▸ Exercise requirements: How might the passage on Nova Scotia's spiritual care guidelines in cancer care continue? Write the text that comes next, starting after its last line.
==== Passage ====
The Supportive Care Cancer Site Team of Cancer Care Nova Scotia has embarked on the development of interdisciplinary, provincial, evidence-based, Clinical Practice Guidelines for Cancer Care Symptom Management Spiritual Care Guidelines upon which to build. The guideline is intended for providers, largely, though not limited to, nurses and physicians, caring for any cancer patient in any setting anywhere in Nova Scotia.

Guideline development commenced with a small writing team. A literature search revealed papers largely from medical, nursing and spiritual care perspectives. Synthesis of this material produced a first draft of the guideline, which was circulated widely amongst a province-wide, interdisciplinary review panel. Based on feedback and consensus the guideline draft was revised.

The guideline contains sections from both the patient and provider’s perspectives. The patient perspective examines spirituality as a coping mechanism, as well as screening, assessment and self-report tools. The provider’s perspective includes boundaries, self-assessment for addressing provider’s own spirituality, and institutional responsibilities. Provider spiritual self-awareness can increase understanding of patient spiritual needs. Providers may find that the incorporation of the spiritual into clinical practice can enrich patient interactions and reduce provider burnout.

The presentation will be interactive, presenting briefly, the background and development process. Patient screening, assessment and self-report tools will be examined using a case study format. The health care provider self-assessment tool will also be examined.

  1. An Examination of the Couples Collective Experience of Prostate Cancer. Karen D. Fergus.
==== Supplied data ====
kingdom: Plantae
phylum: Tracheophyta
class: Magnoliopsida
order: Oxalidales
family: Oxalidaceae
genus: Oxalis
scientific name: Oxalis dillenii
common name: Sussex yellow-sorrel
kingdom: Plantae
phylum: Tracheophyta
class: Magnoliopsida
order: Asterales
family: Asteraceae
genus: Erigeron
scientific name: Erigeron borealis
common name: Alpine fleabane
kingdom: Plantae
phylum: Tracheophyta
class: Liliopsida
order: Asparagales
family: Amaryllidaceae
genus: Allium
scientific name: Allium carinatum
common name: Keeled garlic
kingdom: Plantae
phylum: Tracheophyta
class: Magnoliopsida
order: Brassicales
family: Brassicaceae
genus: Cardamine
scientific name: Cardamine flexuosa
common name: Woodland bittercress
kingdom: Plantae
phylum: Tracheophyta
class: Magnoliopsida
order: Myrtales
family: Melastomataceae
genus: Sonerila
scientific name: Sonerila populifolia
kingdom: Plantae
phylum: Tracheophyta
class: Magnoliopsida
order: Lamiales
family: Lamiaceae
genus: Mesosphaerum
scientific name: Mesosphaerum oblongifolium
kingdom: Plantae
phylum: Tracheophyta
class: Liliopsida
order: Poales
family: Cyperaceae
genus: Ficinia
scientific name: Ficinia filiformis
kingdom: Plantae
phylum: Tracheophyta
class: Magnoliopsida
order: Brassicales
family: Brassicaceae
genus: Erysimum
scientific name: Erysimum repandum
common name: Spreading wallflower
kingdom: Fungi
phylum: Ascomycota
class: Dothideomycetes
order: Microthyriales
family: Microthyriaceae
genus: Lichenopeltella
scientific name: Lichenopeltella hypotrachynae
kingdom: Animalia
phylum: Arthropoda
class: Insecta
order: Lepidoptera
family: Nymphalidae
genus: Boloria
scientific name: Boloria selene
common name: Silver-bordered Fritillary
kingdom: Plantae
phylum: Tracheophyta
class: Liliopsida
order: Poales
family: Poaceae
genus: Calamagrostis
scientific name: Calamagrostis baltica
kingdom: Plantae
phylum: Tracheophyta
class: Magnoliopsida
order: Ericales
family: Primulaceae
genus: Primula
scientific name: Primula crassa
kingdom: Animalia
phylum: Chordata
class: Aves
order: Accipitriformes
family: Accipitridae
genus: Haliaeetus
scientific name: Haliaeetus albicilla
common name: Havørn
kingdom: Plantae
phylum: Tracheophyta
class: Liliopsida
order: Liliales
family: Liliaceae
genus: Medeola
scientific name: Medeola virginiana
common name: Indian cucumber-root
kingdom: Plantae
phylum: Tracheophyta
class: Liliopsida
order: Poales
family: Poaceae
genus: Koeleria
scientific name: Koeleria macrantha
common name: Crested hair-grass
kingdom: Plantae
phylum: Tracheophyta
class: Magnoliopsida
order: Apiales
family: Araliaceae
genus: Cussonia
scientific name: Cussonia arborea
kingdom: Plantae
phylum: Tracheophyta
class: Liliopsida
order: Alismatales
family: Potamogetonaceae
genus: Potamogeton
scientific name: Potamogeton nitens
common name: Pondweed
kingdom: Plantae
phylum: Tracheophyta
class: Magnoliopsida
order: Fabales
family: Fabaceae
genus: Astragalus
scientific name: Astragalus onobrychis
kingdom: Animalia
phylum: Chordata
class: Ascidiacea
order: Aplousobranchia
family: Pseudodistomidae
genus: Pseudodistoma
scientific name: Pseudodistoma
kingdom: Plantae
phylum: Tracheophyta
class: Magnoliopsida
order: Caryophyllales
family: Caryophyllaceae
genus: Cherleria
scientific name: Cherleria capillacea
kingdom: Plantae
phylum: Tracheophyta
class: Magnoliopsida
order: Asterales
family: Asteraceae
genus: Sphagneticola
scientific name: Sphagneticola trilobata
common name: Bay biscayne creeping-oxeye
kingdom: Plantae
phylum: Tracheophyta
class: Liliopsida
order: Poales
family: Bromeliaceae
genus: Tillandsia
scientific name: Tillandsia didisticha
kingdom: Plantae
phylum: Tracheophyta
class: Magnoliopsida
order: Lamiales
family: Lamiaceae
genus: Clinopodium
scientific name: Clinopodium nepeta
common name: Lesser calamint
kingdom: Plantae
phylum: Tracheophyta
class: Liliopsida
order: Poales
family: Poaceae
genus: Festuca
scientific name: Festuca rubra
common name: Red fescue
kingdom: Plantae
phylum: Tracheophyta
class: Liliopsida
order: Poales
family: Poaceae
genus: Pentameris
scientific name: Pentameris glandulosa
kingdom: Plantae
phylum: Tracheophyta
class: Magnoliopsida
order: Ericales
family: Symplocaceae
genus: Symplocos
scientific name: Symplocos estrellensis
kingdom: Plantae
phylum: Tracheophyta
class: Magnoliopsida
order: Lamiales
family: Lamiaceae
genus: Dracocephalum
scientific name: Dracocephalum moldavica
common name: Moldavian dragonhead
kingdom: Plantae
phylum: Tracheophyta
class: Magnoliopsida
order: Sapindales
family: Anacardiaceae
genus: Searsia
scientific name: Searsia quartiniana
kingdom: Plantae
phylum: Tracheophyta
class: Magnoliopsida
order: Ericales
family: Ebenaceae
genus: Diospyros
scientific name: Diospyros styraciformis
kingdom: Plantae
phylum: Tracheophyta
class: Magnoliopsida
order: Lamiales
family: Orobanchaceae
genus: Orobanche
====
▸ Task answer:
  2. Although a number of qualitative investigations have examined marital partners’ separate perceptions of the cancer experience, there have been very few studies to date where couples have been interviewed together. Little is therefore known about how the couple, as a dyadic entity, processes and experiences such events. Given that a diagnosis of cancer in one partner so profoundly affects the entire relational system, this absence of understanding sets significant constraints on the development of interventions designed to help couples cope with the illness. The present investigation sought to address this oversight by examining the couple’s dialectical co-construction of a mutual identity, and how the couple’s inter-subjective reality both influences and is influenced by the cancer experience.

    Participants consisted of five heterosexual couples in long term, satisfactory relationships where the male spouse had been treated for prostate cancer. Partners were interviewed together on two separate occasions enabling the couple to deepen their conjoint reflexive processing of their relationship from one interview to the next. An ethnographic mode of inquiry was combined with a grounded theory analysis of interview text. This analysis yielded four main themes defining the couple’s experience with prostate cancer: resisting separation; emotional vortex; stabilizing force, and asserting control. Findings suggest the male patients and female caregiver face differing but related challenges in adjusting to the exigencies of cancer. These will be elaborated upon in this presentation.